Si l’on pouvait vraiment parler (dans cette version, un magnifique play-back digne des années 1970), France Gall et Michel Berger

La deuxième strophe se veut plus explicite : 

Si l’on pouvait vraiment parler

Je te décrirais la maison

Ou mon père m’a embrassée

Peut-être plus que de raison

Si l’on pouvait vraiment parler

Autrement dit, puisque la question de l’inceste est posée : France Gall a-t-elle été victime de la perversion de Gainsbourg par le hasard d’une rencontre artistique ou bien était-elle socialisée dès sa vie de famille et donc la proie facile lorsqu’elle a croisé la route de ce prédateur ?

La mère et le psychanalyste 

Dans le chapitre consacré à sa mère, Cécile Cée s’appuie de nouveau sur Paul-Claude Racamier. Ainsi, p. 99, elle rappelle que dans L’inceste et l’incestuel, le psychanalyste qualifie les mères des familles incestueuses comme moins intéressées par les actes que par les pensées. La destruction narcissique plane dans ces contextes. Il est donc d’autant plus dur pour les victimes de parler. La mère de l’autrice n’échappe pas à la règle. C’est d’ailleurs semble-t-il une des limites de la psychanalyse orthodoxe (entendez par là comme se limitant au corpus de Freud et de Lacan). Cette psychanalyse est aussi davantage intéressée par les discours que par les actes. Une des pistes d’explication de cette situation est que le fondateur était lui-même englué dedans ayant mis au jour les pratiques incestueuses de son père mais refusant d’en tirer les conséquences sur sa théorie pendant plusieurs décennies. Il s’est débattu pendant longtemps avec sa mémoire et a tordu ses concepts pour ne pas trop écorner le père. Ce stigmate est toujours à l’œuvre si on n’y prend pas garde dans les séances. C’est ainsi que j’interprète le passage à l’acte du psychanalyste de Cécile Cée qui lui hurle dessus alors qu’elle élabore sur le divan autour de la « relation » entre deux enfants de la famille. Incapable de penser ce qu’elle apporte là, il agit par le cri.

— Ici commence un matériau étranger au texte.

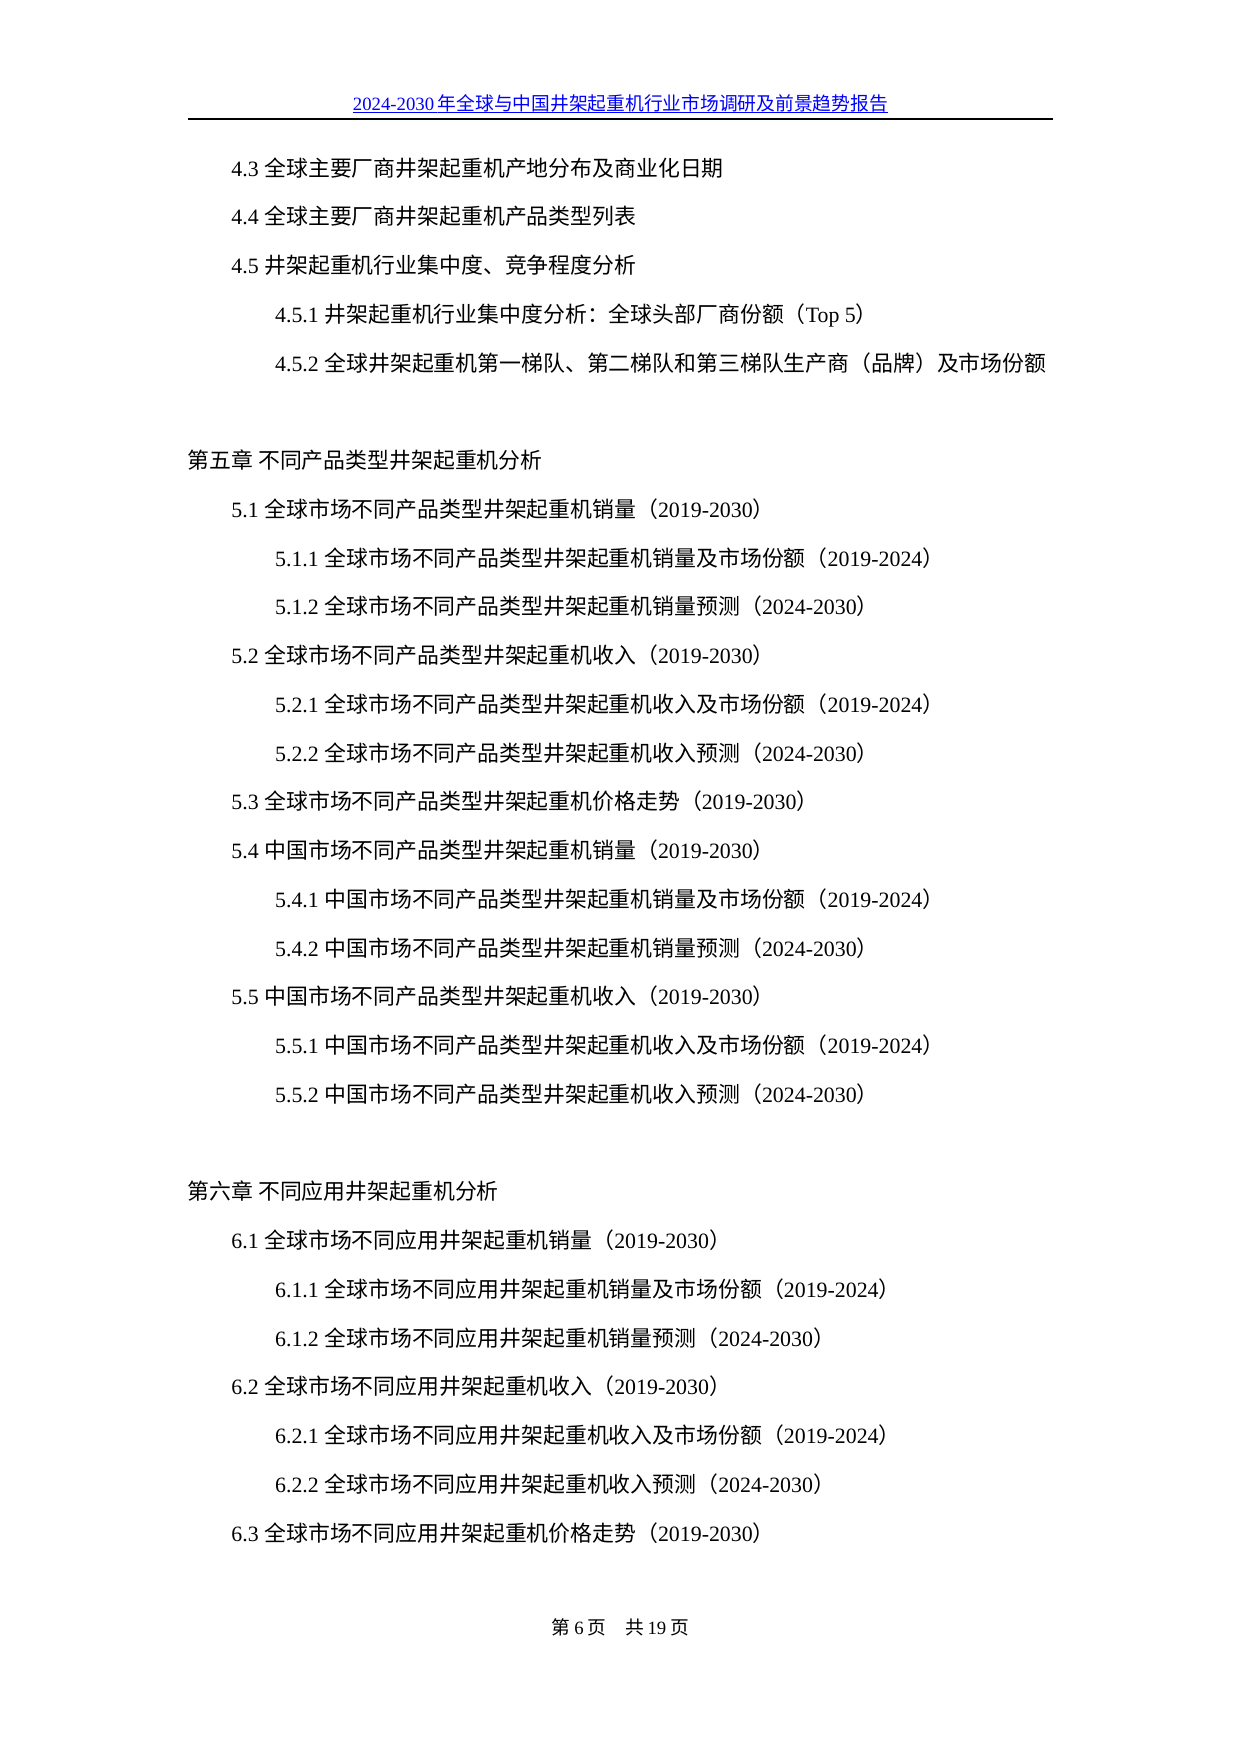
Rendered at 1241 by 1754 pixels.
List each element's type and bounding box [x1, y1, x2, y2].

text [187, 150, 1053, 1548]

La psychanalyse permet-elle aux anciennes victime d’inceste d’agir ? Il n’y a évidemment pas de réponse univoque puisque chaque individu chemine comme il le souhaite et le peut, et qu’il n’existe pas une psychanalyse mais (heureusement) des psychanalystes. Je mentionnerai toutefois ici une analysante qui à un moment de son analyse a demandé à repasser en face à face. Pas à n’importe quel moment évidemment : quand celui qui l’avait violée dans son enfance a reparu dans sa vie d’adulte et qu’elle savait qu’elle devrait faire avec sa présence pendant quelque temps. Elle devait agir à ce moment-là et le face à face lui a sûrement fourni plus d’agentivité que le divan. Elle a pu poursuivre son analyse, mais assise.